Но, несмотря на подозрения, Таня поехала с Виктором за город.
Замызганная субботняя электричка тащилась по рельсам полупустая — осень не располагала к загородным экскурсиям, и почти все дачи стояли притихшие и наглухо заколоченные на зиму. Таня приютилась у окна, сосредоточенно вглядываясь сквозь грязное, заплеванное осенними дождями стекло в желто-красные леса, медленно и плавно проплывающие за окном. Осень — смутное желтое время…
Виктор часто убегал в тамбур покурить, чтобы оттуда без помех разглядывать уставившуюся в окно Татьяну. Он очень нервничал, абсолютно не готовый к дальнейшим действиям.
— Ты авантюрист по натуре, Витька, — нередко повторяла Тата.
Она была совершено права.
Сегодняшняя авантюра готовилась провалиться. Едва ступив на знакомый перрон, Таня радостно засмеялась и шлепнулась на влажную, темную от сырости скамейку, собиравшуюся вот-вот развалиться.
— Как здесь хорошо! — сказала она, закинув назад голову.
Вязаная шапочка забавно съехала набок.
Серое низкое небо нависло над землей, будто собираясь слиться с ней в любовном, но холодном объятии. Проносился леденящий недобрый ветер, на ходу обрывая листья и терзая одежду на редких смельчаках, по той или иной причине отважно устремившихся на природу. Виктор рисковал сегодня ничуть не меньше их.
— "Какое небо голубое", — задумчиво констатировал он, с отчаянием глянув вверх. — Боюсь, что я переоценил наши возможности и чересчур доверился утверждению, что "у природы нет плохой погоды".
Он зябко поежился и сунул руки в карманы. Добраться бы поскорее до Таткиной дачи, включить отопление, слопать что-нибудь, выпить… Припасы хранились у Виктора в объемистой сумке. Но Таня, как оказалось, не смущалась непогодой, поэтому счастье было невозможным. Она неторопливо прогулялась по пристанционному лесочку, а затем двинулась в густой, мокрый, глухо и угрожающе шумящий лес.

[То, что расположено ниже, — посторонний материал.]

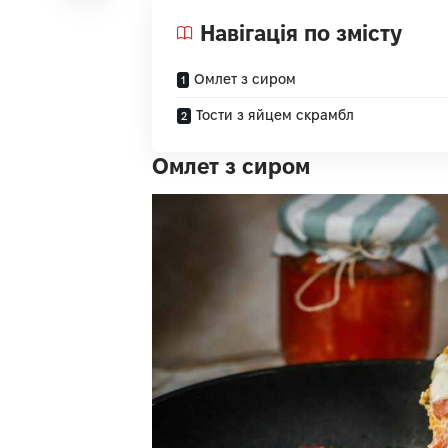
Навігація по змісту
Омлет з сиром
Тости з яйцем скрамбл
Омлет з сиром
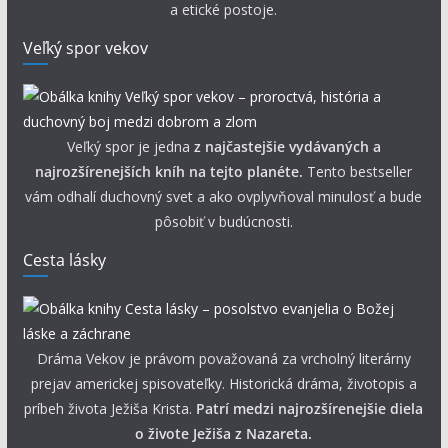
a etické postoje.
Veľký spor vekov
Veľký spor je jedna
z najčastejšie vydávaných a
najrozšírenejších kníh na tejto planéte.
Tento bestseller
vám odhalí duchovný svet a ako ovplyvňoval minulosť a bude
pôsobiť v budúcnosti.
Cesta lásky
Dráma Vekov je právom považovaná za vrcholný literárny
prejav americkej spisovateľky. Historická dráma, životopis a
príbeh života Ježiša Krista.
Patrí medzi najrozšírenejšie diela
o živote Ježiša z Nazareta.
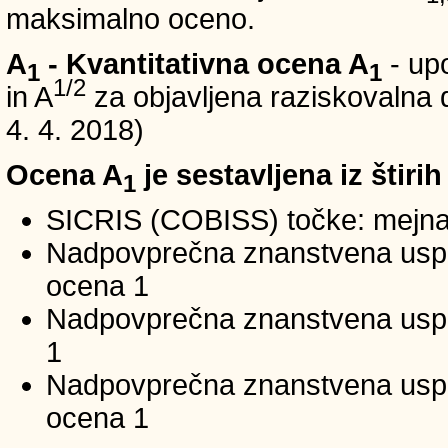
maksimalno oceno.
A
- Kvantitativna ocena A
- up
1
1
1/2
in A
za objavljena raziskovalna d
4. 4. 2018)
Ocena A
je sestavljena iz štirih
1
SICRIS (COBISS) točke: mejna
Nadpovprečna znanstvena uspeš
ocena 1
Nadpovprečna znanstvena uspe
1
Nadpovprečna znanstvena usp
ocena 1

По данным, полученным Виктором, Таткина дача находилась в прямо противоположной стороне. Виктор стиснул зубы и, проклиная самого себя, вяло поплелся вслед за Таней.
— Эй, осенняя девушка! — окликнул он ее. — Куда движемся?
— А куда глаза глядят! — беззаботно отозвалась Таня. — Они у тебя куда глядят?
— Как раз не туда, куда ты идешь! — решительно заявил Виктор. — Там холодно и грязно.
Таня остановилась и посмотрела с недоумением.
— Но ты сам звал меня в лес, — удивленно сказала она. — Кстати, под деревьями совсем нет ветра. А грязно… Ты же в резиновых сапогах! Или ты предполагал, что здесь с опережением графика наступила весна?
Виктор понял, что окончательно зашел в тупик, влип, как последний дурак, олух, попросту зарвался. На что он рассчитывал, выклянчивая ключи от этой паршивой дачи? Обвести вокруг пальца сразу и Татку, и Геру, и Таню?.. Не многовато ли? Кажется, он наколол только себя. Да, он глуп. И нахален. Самоуверен. Валенок сибирский… Мрак!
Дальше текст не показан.